Zacznijmy od kaczki. Piersi trzeba umyć, osuszyć, a potem skórkę naciąć w szachownicę. Następnie mięso zapeklować (dzisiaj się mówi na to marynata) majerankiem, pieprzem z tłuczoną kolendrą, solą i olejem. Mięso zostawić w lodówce na noc. Potem wyjąć, „doczekać” do temperatury pokojowej, a następnie włożyć do żaroodpornego naczynia, ułożyć skórką do góry, podlać szklanką wody (ja wolę bulion) tak, żeby tylko skórka była na wierzchu i wstawić na 50 minut do nagrzanego do 200 stopni piekarnika. Potem temperaturę w piekarniku obniżyć do 180 stopni i piec 40 minut. Jeśli woda wyparuje – dolać tyle, żeby skórka ciągle była na wierzchu, wtedy będzie chrupiąca.

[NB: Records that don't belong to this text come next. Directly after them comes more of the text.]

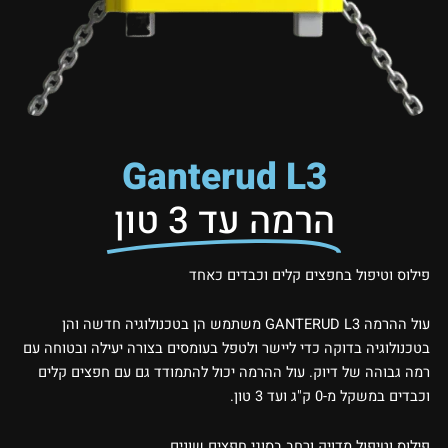
Ganterud L3
הרמה עד 3 טון
פילוס וטיפול בחפצים קלים וכבדים כאחד
עול ההרמה GANTERUD L3 משתמש הן בטכנולוגיה חדשה והן
בטכנולוגיה בדוקה כדי ליישר ולטפל בעומסים בצורה יעילה ובטוחה עם
רמה גבוהה של דיוק. עול ההרמה יכול להתמודד גם עם חפצים קלים
וכבדים במשקל מ-0 ק"ג ועד 3 טון.
פילוס וטיפול מדויק ורחב בסוגי חפצים שונים.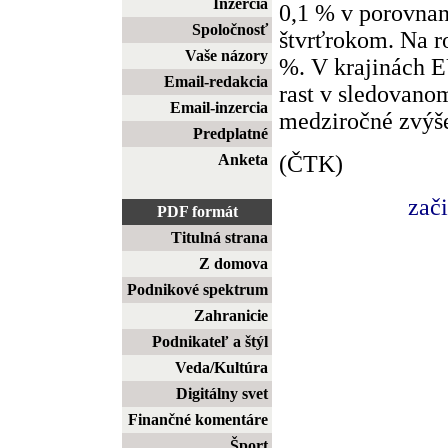
Inzercia
0,1 % v porovnan
Spoločnosť
štvrťrokom. Na ro
Vaše názory
%. V krajinách 
Email-redakcia
rast v sledovano
Email-inzercia
medziročné zvýše
Predplatné
(ČTK)
Anketa
zač
PDF formát
Titulná strana
Z domova
Podnikové spektrum
Zahranicie
Podnikateľ a štýl
Veda/Kultúra
Digitálny svet
Finančné komentáre
Šport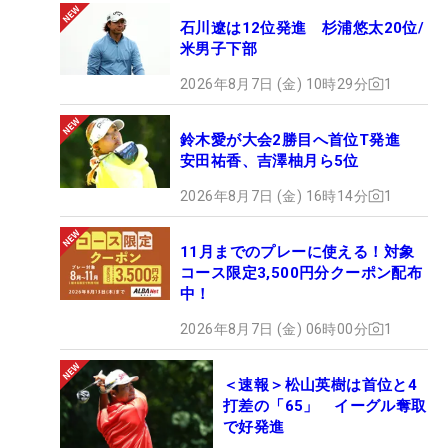
石川遼は12位発進 杉浦悠太20位/
米男子下部
2026年8月7日 (金) 10時29分
1
鈴木愛が大会2勝目へ首位T発進
安田祐香、吉澤柚月ら5位
2026年8月7日 (金) 16時14分
1
11月までのプレーに使える！対象
コース限定3,500円分クーポン配布
中！
2026年8月7日 (金) 06時00分
1
＜速報＞松山英樹は首位と4
打差の「65」 イーグル奪取
で好発進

Teraz bataty, jeden na jedną osobę: ziemniaki obrać i pokroić na „frytki”. W misce wymieszać rozmaryn, odrobinę soli i olej. Ziemniaki w tym wymieszać i wyłożyć na tacę (blachę), okładając ziemniaki kilkoma ząbkami czosnku dla zapachu. Piec 25-30 minut.
Wyjmujemy piersi i bataty. Podajemy z pieczoną papryką po chorwacku, albo z buraczkami, korniszonami czy surówką z kiszonej kapusty – co kto lubi. Smacznego!